# SSL für ganzen Server



## xanthos (23. Juni 2008)

Guten Tag

Ich möchte gerne ein SSL-Zertifikat installieren. Bei einem vor kurzem installierten Test-Zertifikat habe ich den Hostnamen (srv01.domain.de) verwendet. Dadurch kam jedoch eine Warnung, dass das Zertifikat für eine andere Adresse erstellt wurde, wenn ich die Seite über http://www.domain.de geöffnet habe. Was soll ich also als Domain-Name angeben, damit diese Warnung nicht mehr erscheint (erfolge der Aufruf nun über https://domain.de, https://www.domain.de oder https://subdom.domain.de)?

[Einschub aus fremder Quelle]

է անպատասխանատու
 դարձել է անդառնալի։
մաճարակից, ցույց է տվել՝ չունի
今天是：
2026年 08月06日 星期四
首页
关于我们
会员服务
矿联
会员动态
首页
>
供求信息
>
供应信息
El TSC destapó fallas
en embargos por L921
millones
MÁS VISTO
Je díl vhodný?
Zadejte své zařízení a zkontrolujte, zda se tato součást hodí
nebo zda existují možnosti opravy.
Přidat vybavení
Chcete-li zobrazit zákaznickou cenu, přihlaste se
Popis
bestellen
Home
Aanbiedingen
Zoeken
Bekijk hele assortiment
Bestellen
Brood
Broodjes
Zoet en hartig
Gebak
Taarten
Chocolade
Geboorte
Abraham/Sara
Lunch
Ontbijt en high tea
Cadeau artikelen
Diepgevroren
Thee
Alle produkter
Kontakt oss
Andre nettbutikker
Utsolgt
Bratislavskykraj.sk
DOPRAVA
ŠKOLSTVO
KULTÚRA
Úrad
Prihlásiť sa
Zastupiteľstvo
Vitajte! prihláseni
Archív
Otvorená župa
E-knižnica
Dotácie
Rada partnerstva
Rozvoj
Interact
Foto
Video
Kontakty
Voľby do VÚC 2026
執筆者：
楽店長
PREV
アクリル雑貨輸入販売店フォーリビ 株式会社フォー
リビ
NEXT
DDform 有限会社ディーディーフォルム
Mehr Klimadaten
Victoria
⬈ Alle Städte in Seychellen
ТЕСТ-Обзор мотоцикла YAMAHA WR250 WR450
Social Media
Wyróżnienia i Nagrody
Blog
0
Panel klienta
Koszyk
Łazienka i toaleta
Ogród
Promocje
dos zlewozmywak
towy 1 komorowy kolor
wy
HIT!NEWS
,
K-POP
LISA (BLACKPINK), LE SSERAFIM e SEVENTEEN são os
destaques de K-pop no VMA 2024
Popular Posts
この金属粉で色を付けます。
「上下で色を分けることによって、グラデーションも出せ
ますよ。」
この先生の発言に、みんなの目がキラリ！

Besten Dank für Eure Hilfe im Voraus


----------



## Gunah (23. Juni 2008)

*.domain.de


----------



## xanthos (23. Juni 2008)

Gunah hat gesagt.:


> *.domain.de



Habe ich versucht, generiert jedoch eine Fehlermeldung (wegen dem *). Auf Verisign habe ich dazu folgendes gefunden:



> Common Name
> 
> Bei dem Common Name des Servers, für den das SSL-Zertifikat vorgesehen ist, muss es sich um den vollqualifizierten Domain-Namen handeln - Domain-Name und Host-Name (falls zutreffend). So lautet z. B. bei digitalid.verisign.de der Domain-Name verisign.de und der Host-Name digitalid. Bei http://www.verisign.de lautet der Domain-Name verisign.de und der Host-Name www.
> 
> ...



Wenn ich das Zertifikat auf http://www.domain.de ausstelle (wie beschrieben), wird beim Aufruf von subdom.domain.de eine Sicherheitswarnung angezeigt. Ich werde es nun eimal mit domain.de versuchen.


----------